Beyond learning by examples via training and test data sets, advanced digital learning systems will need to master learning via formal reasoning (applying the rules of a “logic”) and learning by conscious model building (which involves reflection on acquired knowledge).

Machine learning will really become interesting once digital learning systems are given access to formal digital representations of their motivations. Together with capabilities for automated formal reasoning along the lines of current computer algebra systems, such a capability may enable a digital learning system to answer “why?” questions in a human understandable form.

Desirable characteristics of human scale systems

Towards the end of the workshop participants gathered to summarise results and outlined their particular expectations in relation to systems that would deserve the label human scale:


  1. Systems must become simple and give me the basic functions, and then enable me to decide which additional functions I want to use for collaboration with other people and systems.
  2. I like to know the values of the companies and people that provide the software that I use – such as the values of the people producing driver-less cars. What are their ethics?
  3. I don’t want to be locked into any proprietary data formats. I only use data sources that come in a format that is portable.


  1. Applications must be simplified. They are still very geeky.
  2. Having to “look” for functionality is a time waster.
  3. The applications are still not human. They are clearly machines. That might need to change in order for applications to become more “Marg friendly”.
  4. I want to use applications on my terms, and like to be able to choose who I share myself with.
  5. Currently explicitly asking a potential customer what they might like is not being done.
  6. The definition of customer is really important. There are lots of different types of customers, within organisations and beyond the organisational boundary.
  7. I am interested in multi-level value co-creation with various customers.
  8. Data needs to secure and needs to be persisted reliably.
  9. I would like an easy way for sharing knowledge, better than text.


  1. I would like to use simpler and more consolidated systems.
  2. There are so many places where we have to reiterate the same information.
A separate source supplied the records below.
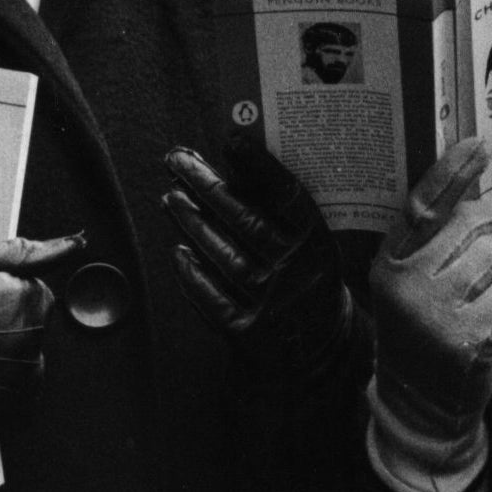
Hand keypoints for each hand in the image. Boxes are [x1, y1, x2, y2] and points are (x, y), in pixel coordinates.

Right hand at [0, 231, 85, 432]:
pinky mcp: (1, 411)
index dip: (1, 294)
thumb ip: (27, 251)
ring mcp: (17, 380)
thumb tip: (71, 244)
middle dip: (5, 325)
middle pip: (32, 329)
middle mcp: (31, 343)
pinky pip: (17, 401)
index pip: (36, 294)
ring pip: (23, 362)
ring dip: (2, 357)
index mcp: (30, 301)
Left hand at [161, 139, 351, 379]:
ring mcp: (273, 305)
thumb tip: (235, 166)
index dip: (262, 167)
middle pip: (246, 222)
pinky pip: (213, 299)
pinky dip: (193, 275)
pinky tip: (177, 252)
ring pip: (225, 257)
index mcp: (318, 245)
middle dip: (206, 187)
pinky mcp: (250, 334)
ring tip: (169, 197)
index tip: (232, 139)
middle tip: (176, 160)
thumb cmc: (308, 283)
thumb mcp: (310, 248)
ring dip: (192, 225)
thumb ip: (281, 216)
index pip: (289, 197)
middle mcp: (298, 274)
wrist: (322, 352)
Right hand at [366, 140, 491, 491]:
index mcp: (389, 263)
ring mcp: (437, 313)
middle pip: (474, 224)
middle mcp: (407, 284)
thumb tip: (473, 186)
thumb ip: (432, 241)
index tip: (478, 145)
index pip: (422, 206)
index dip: (451, 173)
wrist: (420, 404)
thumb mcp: (410, 284)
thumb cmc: (423, 330)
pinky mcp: (471, 339)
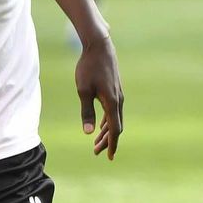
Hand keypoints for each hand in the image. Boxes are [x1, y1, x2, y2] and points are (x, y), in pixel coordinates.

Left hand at [76, 32, 123, 159]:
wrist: (99, 46)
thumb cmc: (88, 67)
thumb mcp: (83, 90)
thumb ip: (86, 111)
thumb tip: (87, 132)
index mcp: (112, 102)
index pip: (115, 129)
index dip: (112, 144)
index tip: (110, 157)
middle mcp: (119, 100)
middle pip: (116, 127)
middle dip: (107, 141)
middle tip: (96, 152)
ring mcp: (118, 95)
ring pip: (115, 119)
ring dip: (106, 132)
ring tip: (96, 142)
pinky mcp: (115, 90)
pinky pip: (113, 110)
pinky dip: (108, 121)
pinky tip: (100, 125)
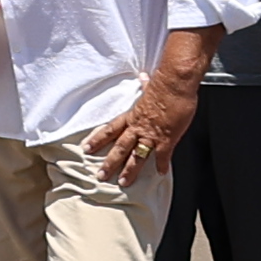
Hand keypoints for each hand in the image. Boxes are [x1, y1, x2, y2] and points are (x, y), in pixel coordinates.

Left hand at [90, 64, 195, 186]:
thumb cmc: (163, 85)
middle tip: (100, 175)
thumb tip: (144, 78)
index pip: (110, 129)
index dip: (97, 139)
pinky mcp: (166, 138)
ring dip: (130, 170)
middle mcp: (138, 127)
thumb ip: (146, 86)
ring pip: (137, 156)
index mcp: (132, 115)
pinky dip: (161, 165)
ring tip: (124, 182)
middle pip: (119, 147)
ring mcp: (151, 134)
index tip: (86, 148)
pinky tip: (160, 173)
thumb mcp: (150, 87)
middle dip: (109, 163)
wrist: (174, 85)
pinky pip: (162, 155)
Systems should be easier to use.
  3. I should not have to compromise my privacy in order to access useful functionality.
  4. Systems should not be so intrusive to constantly give me updates and messages / reminders.
  5. Systems should work harder to provide a service that I want.
  6. Systems should give me the ability to collaborate without sacrificing data.
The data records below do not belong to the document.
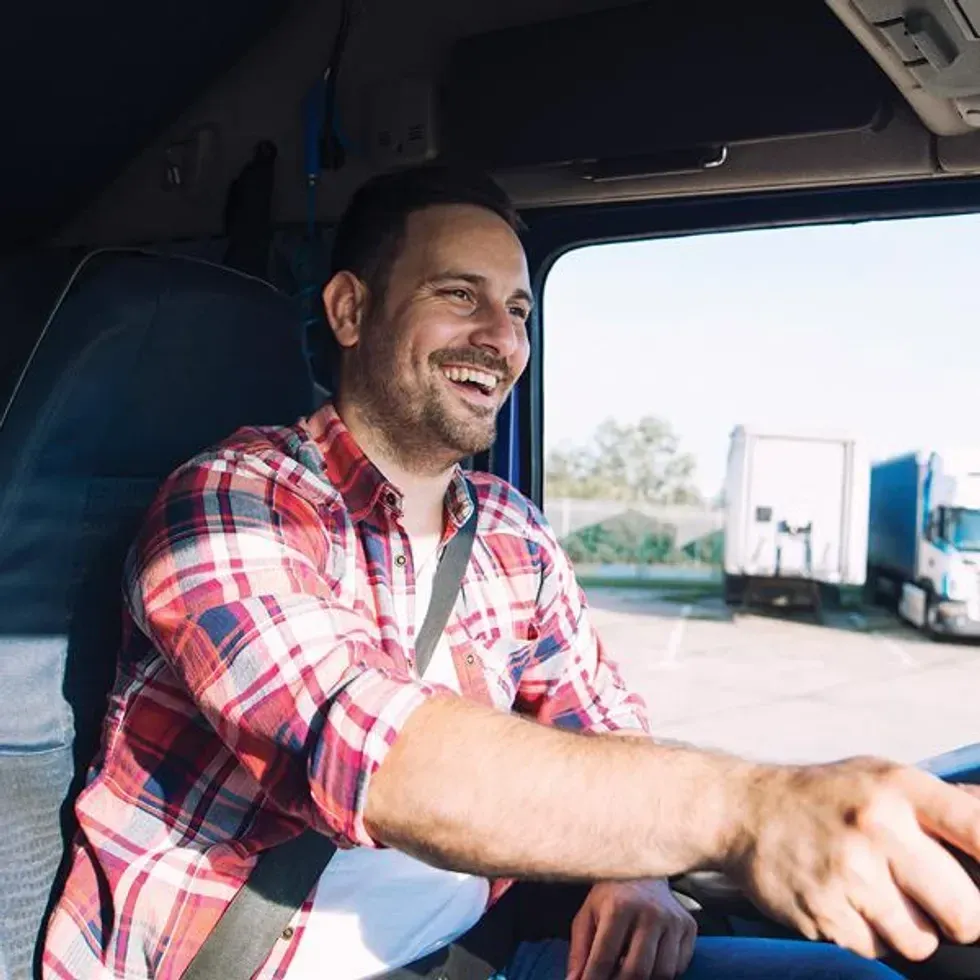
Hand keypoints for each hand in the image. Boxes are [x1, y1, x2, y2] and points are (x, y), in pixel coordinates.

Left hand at [567, 878, 696, 979]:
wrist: (643, 869)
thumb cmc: (611, 895)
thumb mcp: (588, 914)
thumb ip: (579, 950)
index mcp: (619, 906)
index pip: (604, 957)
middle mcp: (650, 911)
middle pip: (636, 971)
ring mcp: (672, 919)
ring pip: (661, 973)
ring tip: (628, 974)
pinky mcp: (689, 926)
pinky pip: (678, 966)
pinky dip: (662, 974)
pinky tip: (648, 965)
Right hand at [729, 757, 979, 962]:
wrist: (743, 810)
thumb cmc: (825, 796)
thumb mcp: (882, 778)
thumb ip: (946, 806)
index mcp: (899, 787)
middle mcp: (877, 827)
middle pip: (967, 914)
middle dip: (958, 918)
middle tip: (933, 900)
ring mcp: (848, 873)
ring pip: (921, 942)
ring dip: (907, 930)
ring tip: (875, 893)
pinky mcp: (823, 912)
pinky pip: (875, 951)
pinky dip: (867, 936)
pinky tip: (844, 900)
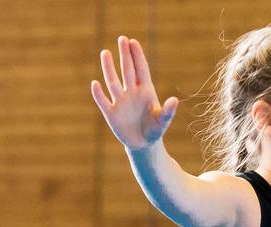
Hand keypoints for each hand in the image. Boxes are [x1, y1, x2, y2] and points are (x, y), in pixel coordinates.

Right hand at [91, 36, 178, 150]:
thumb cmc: (155, 129)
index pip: (141, 70)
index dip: (137, 56)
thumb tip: (174, 100)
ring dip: (109, 68)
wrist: (143, 144)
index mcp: (145, 91)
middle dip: (125, 55)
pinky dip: (99, 94)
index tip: (133, 42)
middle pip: (127, 70)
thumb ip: (169, 111)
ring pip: (113, 81)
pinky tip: (95, 84)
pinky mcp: (111, 113)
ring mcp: (120, 101)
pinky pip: (103, 101)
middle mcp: (131, 92)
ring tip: (105, 52)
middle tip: (122, 38)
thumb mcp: (164, 121)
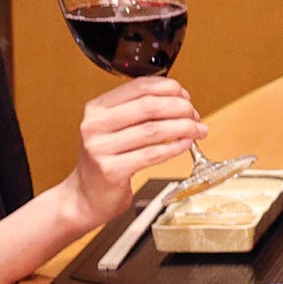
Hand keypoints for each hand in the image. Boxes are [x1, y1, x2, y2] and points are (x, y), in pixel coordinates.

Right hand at [62, 79, 207, 228]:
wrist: (85, 196)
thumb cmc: (105, 161)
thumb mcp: (113, 128)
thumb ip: (139, 111)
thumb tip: (178, 98)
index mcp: (96, 108)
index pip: (139, 86)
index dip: (168, 88)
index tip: (185, 95)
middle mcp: (95, 125)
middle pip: (149, 106)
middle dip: (180, 108)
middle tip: (194, 115)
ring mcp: (100, 148)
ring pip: (153, 130)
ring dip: (183, 127)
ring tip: (197, 130)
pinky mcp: (111, 170)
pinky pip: (151, 154)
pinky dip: (174, 147)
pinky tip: (185, 144)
  1. I want to interact with systems via a simple language.
  2. Systems should be modular.
  3. I would like different tools for expressing myself.
  4. Use and reuse of information artefacts should be enabled and encouraged.


  1. Systems must be agent based.
  2. Systems must be trustworthy.
  3. I want a digital avatar that I can task with all business as usual activities.
  4. Organisations and systems need to be modelled on the same principles as living systems.
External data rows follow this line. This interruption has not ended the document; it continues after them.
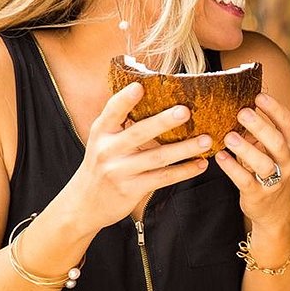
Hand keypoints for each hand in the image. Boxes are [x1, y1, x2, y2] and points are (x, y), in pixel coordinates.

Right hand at [69, 82, 210, 229]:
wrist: (84, 204)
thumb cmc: (101, 165)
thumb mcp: (104, 141)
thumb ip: (121, 123)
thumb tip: (148, 93)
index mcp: (101, 132)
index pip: (112, 111)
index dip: (124, 99)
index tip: (139, 86)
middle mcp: (107, 150)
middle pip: (139, 133)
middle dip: (163, 121)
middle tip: (186, 111)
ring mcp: (119, 171)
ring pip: (157, 157)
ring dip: (184, 148)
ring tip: (206, 140)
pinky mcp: (131, 189)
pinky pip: (163, 178)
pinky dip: (184, 171)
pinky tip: (200, 164)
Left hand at [214, 93, 289, 225]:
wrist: (278, 211)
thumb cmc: (273, 172)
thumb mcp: (275, 152)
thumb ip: (264, 133)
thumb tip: (242, 106)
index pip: (288, 124)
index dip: (275, 109)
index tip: (259, 96)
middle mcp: (288, 163)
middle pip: (277, 142)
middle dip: (261, 125)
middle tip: (243, 111)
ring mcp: (275, 180)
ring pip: (264, 164)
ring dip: (246, 149)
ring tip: (229, 136)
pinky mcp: (258, 194)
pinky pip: (245, 180)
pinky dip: (232, 168)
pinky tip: (220, 156)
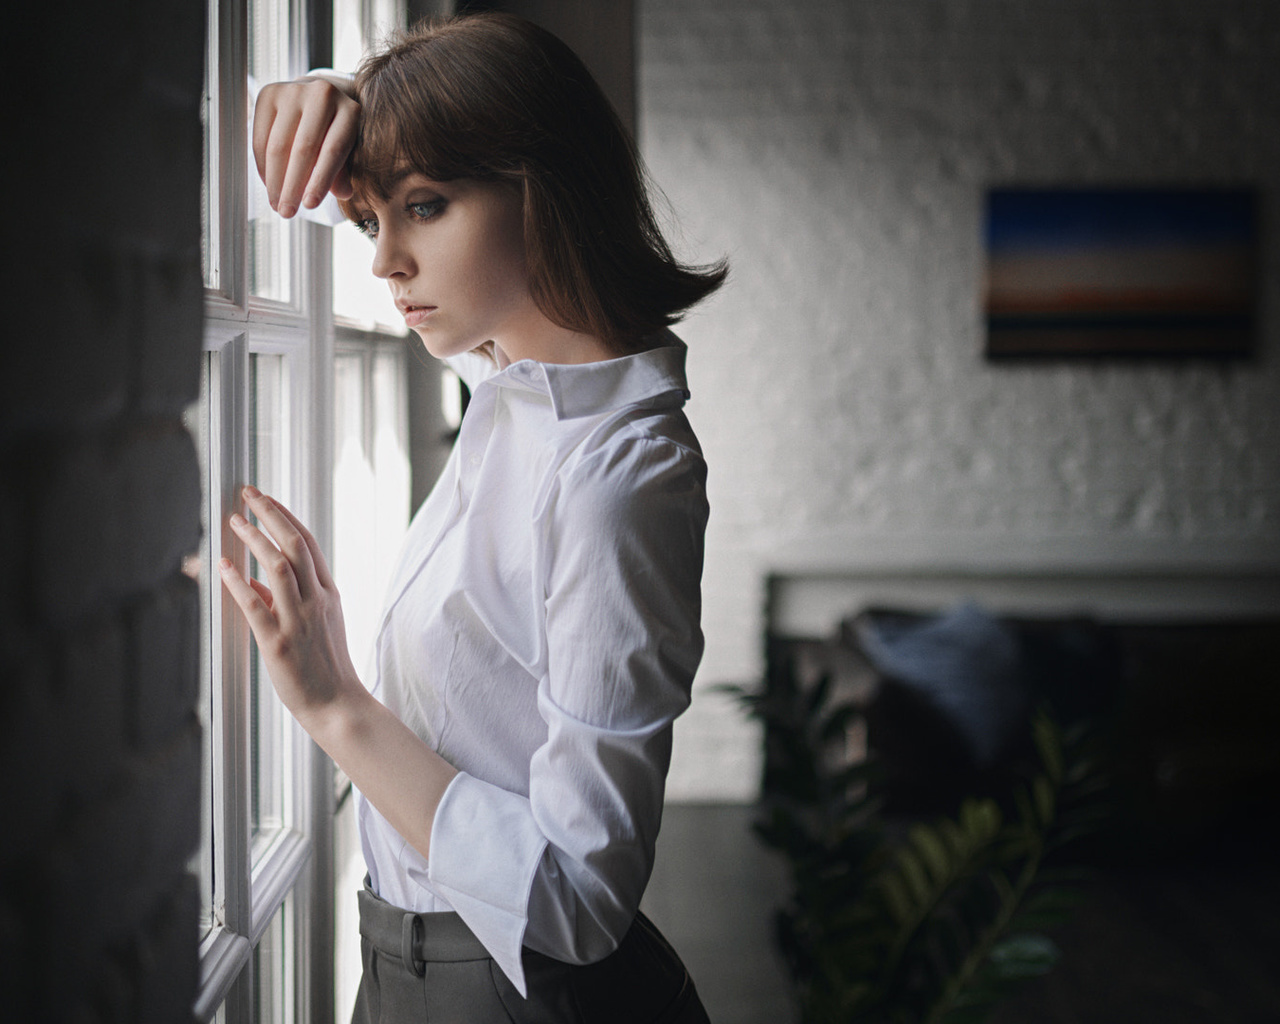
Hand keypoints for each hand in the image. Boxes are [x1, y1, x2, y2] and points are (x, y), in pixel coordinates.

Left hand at [219, 485, 358, 721]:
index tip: (266, 500)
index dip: (285, 517)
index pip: (308, 544)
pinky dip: (237, 583)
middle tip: (249, 495)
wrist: (338, 704)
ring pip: (278, 567)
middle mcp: (317, 601)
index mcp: (328, 594)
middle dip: (270, 515)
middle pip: (294, 545)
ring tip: (235, 522)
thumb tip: (251, 582)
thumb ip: (285, 600)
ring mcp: (299, 621)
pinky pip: (255, 606)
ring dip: (254, 540)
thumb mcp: (316, 625)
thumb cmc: (326, 666)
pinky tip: (223, 567)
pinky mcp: (279, 643)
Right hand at [253, 77, 359, 217]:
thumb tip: (342, 193)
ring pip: (278, 144)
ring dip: (275, 180)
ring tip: (277, 204)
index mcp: (350, 111)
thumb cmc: (338, 134)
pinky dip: (263, 165)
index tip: (310, 206)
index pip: (333, 151)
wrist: (318, 100)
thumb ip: (344, 172)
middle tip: (287, 213)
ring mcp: (293, 91)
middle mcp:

  1. An organisation should have a common language, that each of the tools plug into.
  2. Each employee should be given a choice of tools.
  3. I would like the ability to identify knowledge gaps, and to outsource specific tasks.

These expectations are valuable for informing a set of first principles for human scale computing, and they set the scene for further elaboration and the design of a language that is better than all human languages reliant on linear syntax.

Human scale computing has the potential to guide us towards the design of digital learning systems that deserve the label intelligent without any artificial prefix.